··· DATA EXTRACTS

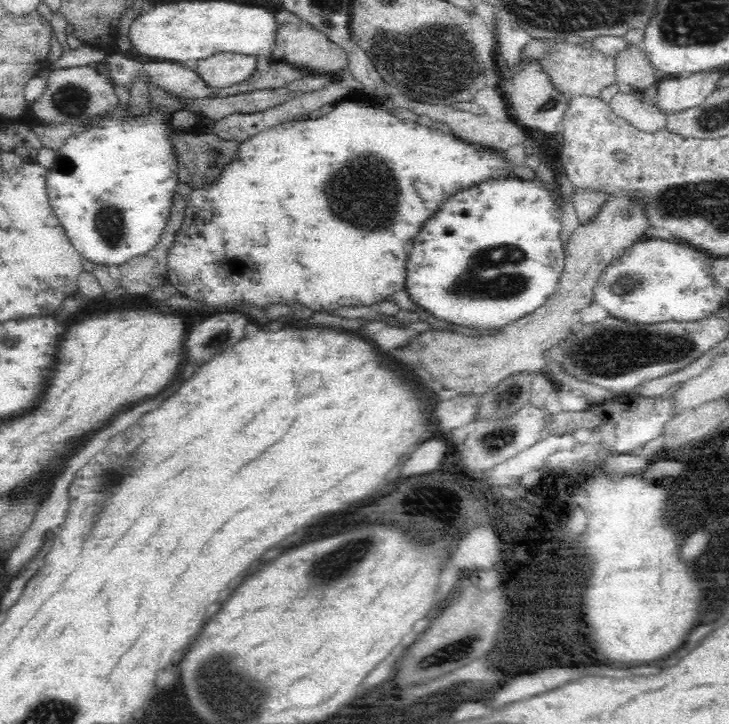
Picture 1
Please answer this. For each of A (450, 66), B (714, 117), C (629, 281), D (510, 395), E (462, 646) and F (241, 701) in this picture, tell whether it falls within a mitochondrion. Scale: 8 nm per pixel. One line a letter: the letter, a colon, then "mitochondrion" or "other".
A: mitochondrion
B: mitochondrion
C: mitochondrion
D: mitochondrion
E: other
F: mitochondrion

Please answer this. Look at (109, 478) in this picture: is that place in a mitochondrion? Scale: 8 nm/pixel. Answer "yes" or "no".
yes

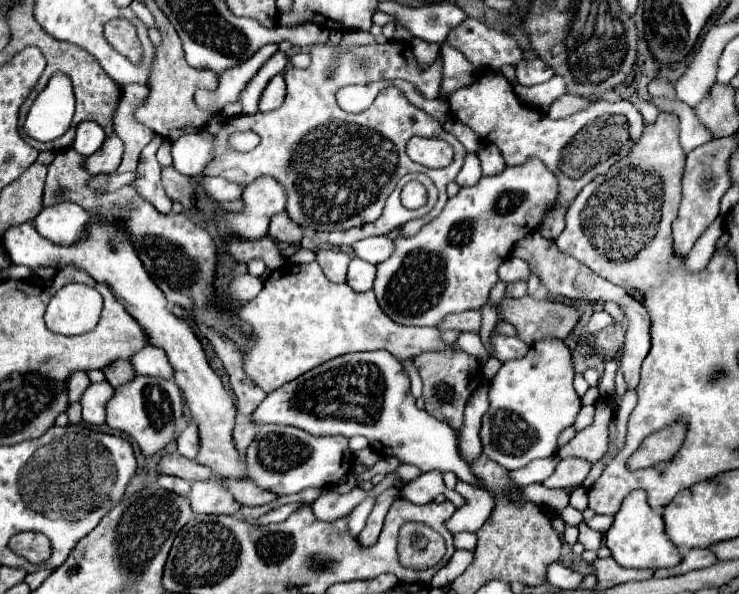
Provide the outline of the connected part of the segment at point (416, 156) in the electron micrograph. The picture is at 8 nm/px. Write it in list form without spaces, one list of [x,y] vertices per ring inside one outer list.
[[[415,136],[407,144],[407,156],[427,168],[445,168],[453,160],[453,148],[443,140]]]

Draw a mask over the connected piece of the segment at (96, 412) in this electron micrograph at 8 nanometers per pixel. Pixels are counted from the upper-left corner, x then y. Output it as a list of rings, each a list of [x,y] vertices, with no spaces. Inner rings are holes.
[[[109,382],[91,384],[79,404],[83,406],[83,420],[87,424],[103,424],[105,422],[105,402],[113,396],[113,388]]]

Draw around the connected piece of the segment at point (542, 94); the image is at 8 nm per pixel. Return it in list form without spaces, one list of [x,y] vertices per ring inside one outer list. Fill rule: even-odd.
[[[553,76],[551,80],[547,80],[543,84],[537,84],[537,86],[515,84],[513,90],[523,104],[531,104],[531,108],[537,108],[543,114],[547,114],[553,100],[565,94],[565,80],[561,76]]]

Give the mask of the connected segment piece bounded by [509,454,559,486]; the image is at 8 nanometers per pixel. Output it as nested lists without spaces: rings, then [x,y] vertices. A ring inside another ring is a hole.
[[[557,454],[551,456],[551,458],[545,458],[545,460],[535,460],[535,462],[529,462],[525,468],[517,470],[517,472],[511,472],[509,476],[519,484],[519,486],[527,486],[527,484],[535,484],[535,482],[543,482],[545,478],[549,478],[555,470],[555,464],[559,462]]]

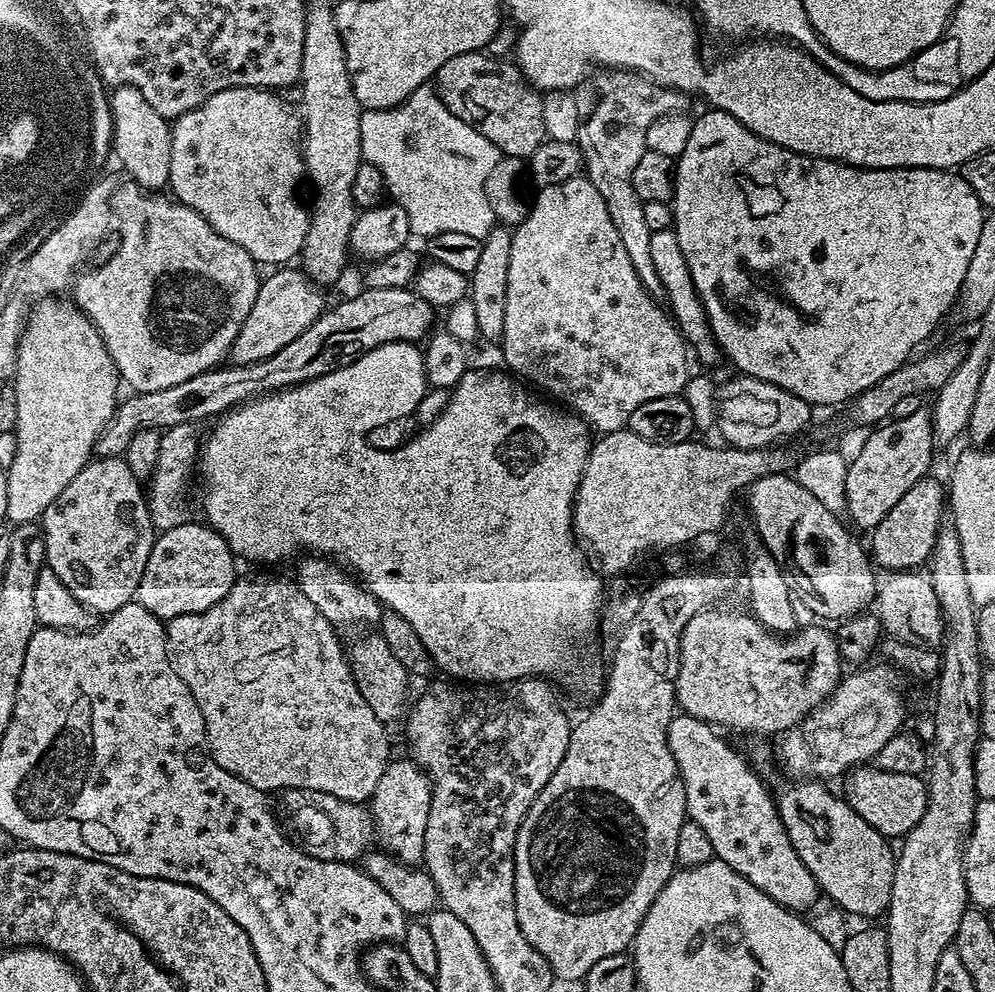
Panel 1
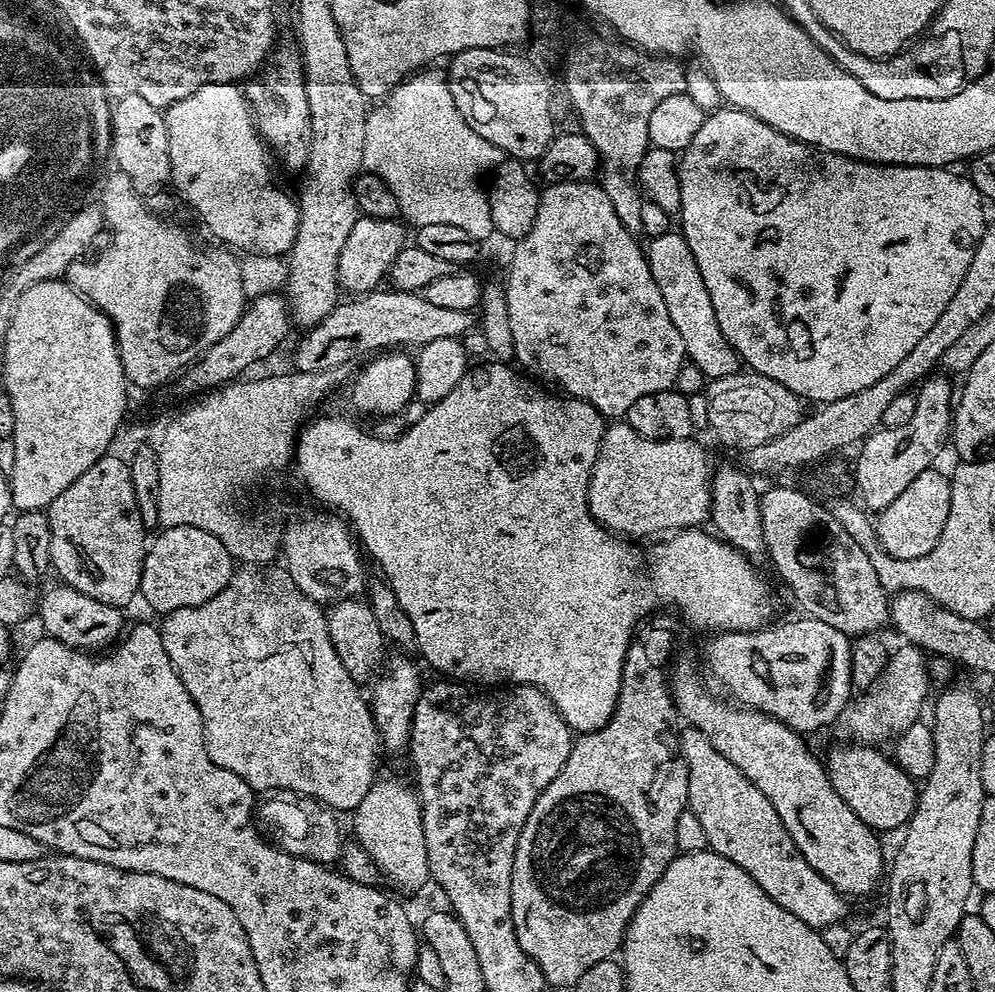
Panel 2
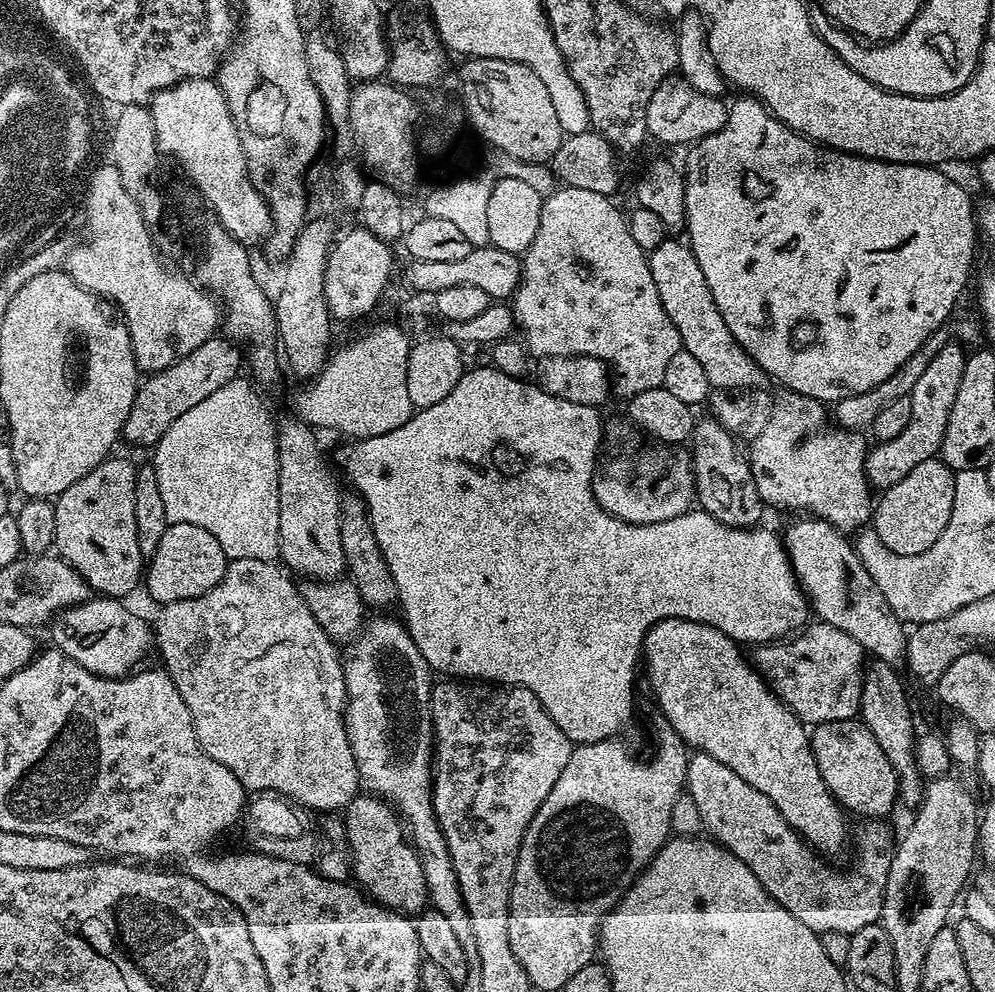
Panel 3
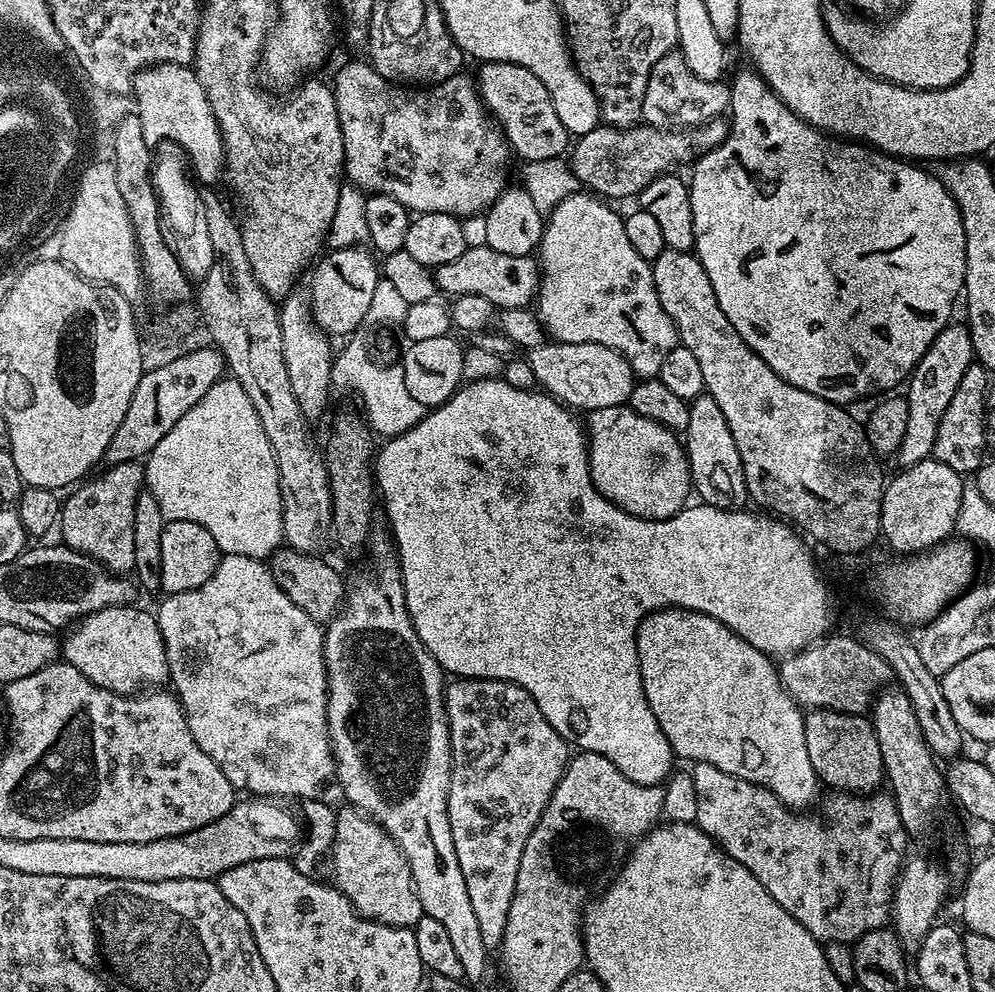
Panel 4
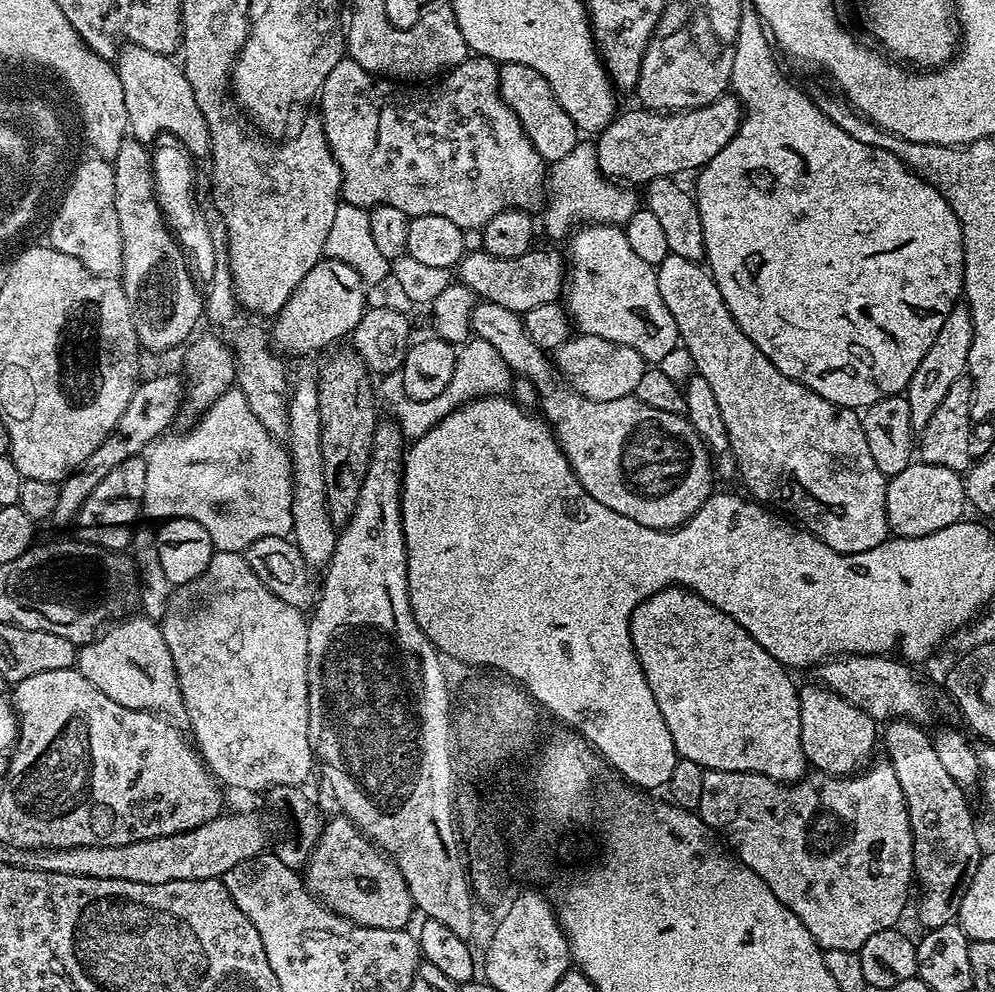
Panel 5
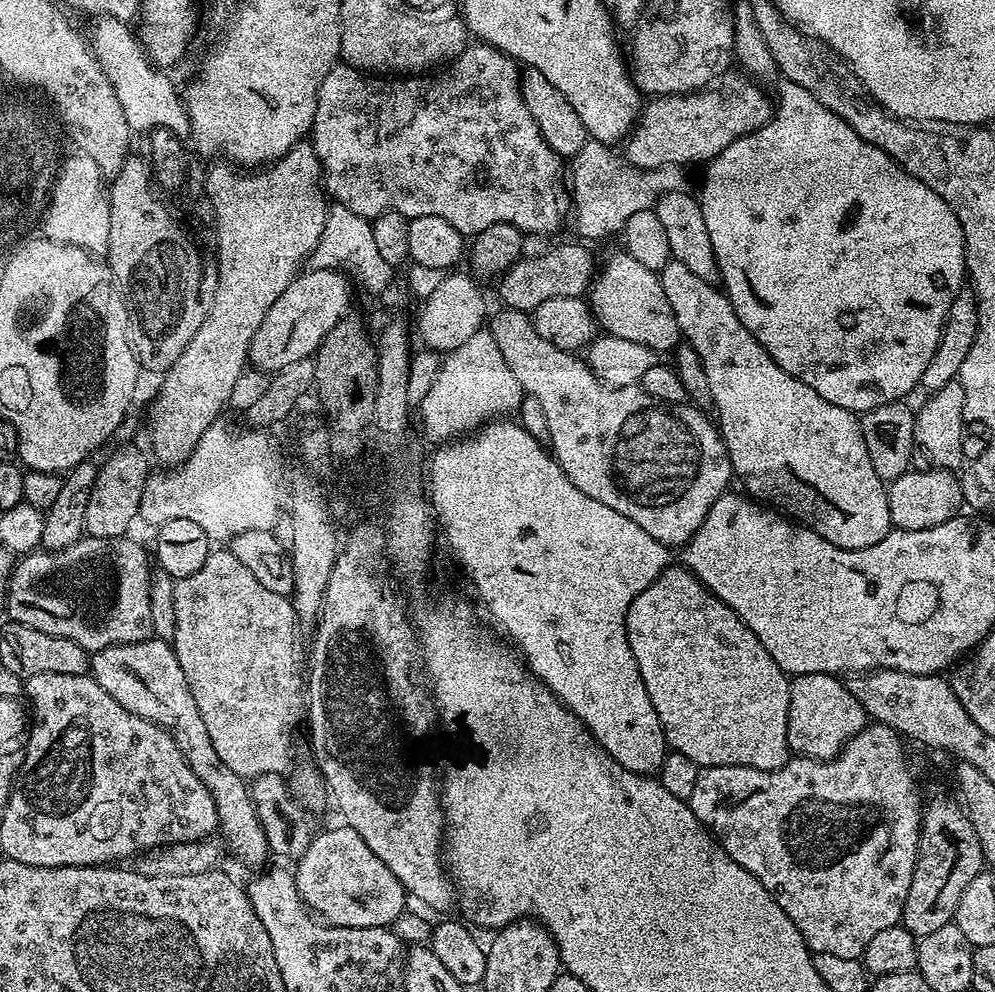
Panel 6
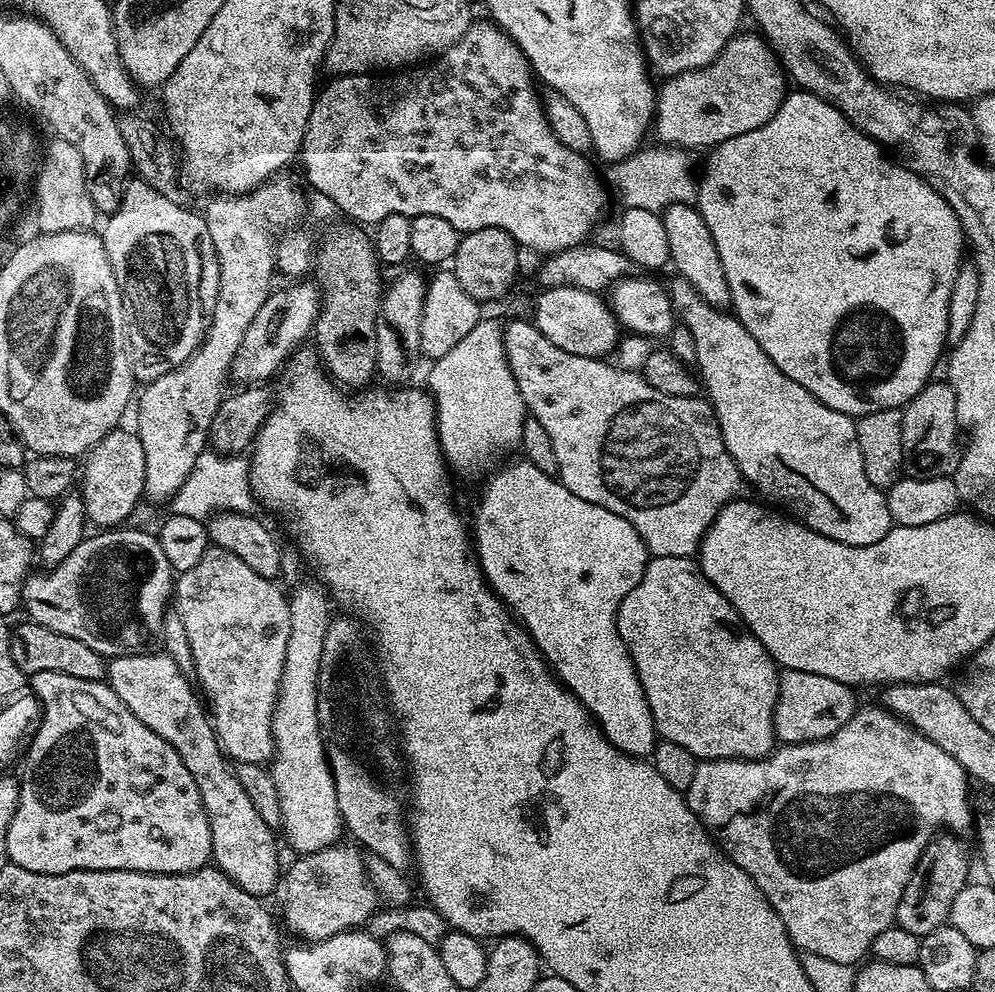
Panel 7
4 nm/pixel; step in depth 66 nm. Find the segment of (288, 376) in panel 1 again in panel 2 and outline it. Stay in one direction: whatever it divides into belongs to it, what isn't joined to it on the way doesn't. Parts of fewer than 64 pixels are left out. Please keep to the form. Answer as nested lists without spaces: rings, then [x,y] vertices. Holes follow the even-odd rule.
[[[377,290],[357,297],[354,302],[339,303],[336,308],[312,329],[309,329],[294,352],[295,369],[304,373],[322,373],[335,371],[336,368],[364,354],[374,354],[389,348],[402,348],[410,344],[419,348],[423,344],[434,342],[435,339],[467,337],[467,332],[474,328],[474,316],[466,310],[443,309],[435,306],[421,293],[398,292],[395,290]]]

······

*TASK OBJECTIVE*. Every line above is to be written out unchanged, with the pictures omitted.

*WRITTEN ANSWER*.
Picture 1
Please answer this. For each of A (450, 66), B (714, 117), C (629, 281), D (510, 395), E (462, 646) and F (241, 701) in this picture, tell whether it falls within a mitochondrion. Scale: 8 nm per pixel. One line a letter: the letter, a colon, then "mitochondrion" or "other".
A: mitochondrion
B: mitochondrion
C: mitochondrion
D: mitochondrion
E: other
F: mitochondrion

Please answer this. Look at (109, 478) in this picture: is that place in a mitochondrion? Scale: 8 nm/pixel. Answer "yes" or "no".
yes

Provide the outline of the connected part of the segment at point (416, 156) in the electron micrograph. The picture is at 8 nm/px. Write it in list form without spaces, one list of [x,y] vertices per ring inside one outer list.
[[[415,136],[407,144],[407,156],[427,168],[445,168],[453,160],[453,148],[443,140]]]

Draw a mask over the connected piece of the segment at (96, 412) in this electron micrograph at 8 nanometers per pixel. Pixels are counted from the upper-left corner, x then y. Output it as a list of rings, each a list of [x,y] vertices, with no spaces. Inner rings are holes.
[[[109,382],[91,384],[79,404],[83,406],[83,420],[87,424],[103,424],[105,422],[105,402],[113,396],[113,388]]]

Draw around the connected piece of the segment at point (542, 94); the image is at 8 nm per pixel. Return it in list form without spaces, one list of [x,y] vertices per ring inside one outer list. Fill rule: even-odd.
[[[553,76],[551,80],[547,80],[543,84],[537,84],[537,86],[515,84],[513,90],[523,104],[531,104],[531,108],[537,108],[543,114],[547,114],[553,100],[565,94],[565,80],[561,76]]]

Give the mask of the connected segment piece bounded by [509,454,559,486]; the image is at 8 nanometers per pixel. Output it as nested lists without spaces: rings, then [x,y] vertices. A ring inside another ring is a hole.
[[[557,454],[551,456],[551,458],[545,458],[545,460],[535,460],[535,462],[529,462],[525,468],[517,470],[517,472],[511,472],[509,476],[519,484],[519,486],[527,486],[527,484],[535,484],[535,482],[543,482],[545,478],[549,478],[555,470],[555,464],[559,462]]]

Panel 1
Panel 2
Panel 3
Panel 4
Panel 5
Panel 6
Panel 7
4 nm/pixel; step in depth 66 nm. Find the segment of (288, 376) in panel 1 again in panel 2 and outline it. Stay in one direction: whatever it divides into belongs to it, what isn't joined to it on the way doesn't. Parts of fewer than 64 pixels are left out. Please keep to the form. Answer as nested lists without spaces: rings, then [x,y] vertices. Holes follow the even-odd rule.
[[[377,290],[357,297],[354,302],[339,303],[336,308],[312,329],[309,329],[294,352],[295,369],[304,373],[322,373],[335,371],[336,368],[364,354],[374,354],[389,348],[402,348],[410,344],[419,348],[423,344],[434,342],[435,339],[467,337],[467,332],[474,328],[474,316],[466,310],[443,309],[435,306],[421,293],[398,292],[395,290]]]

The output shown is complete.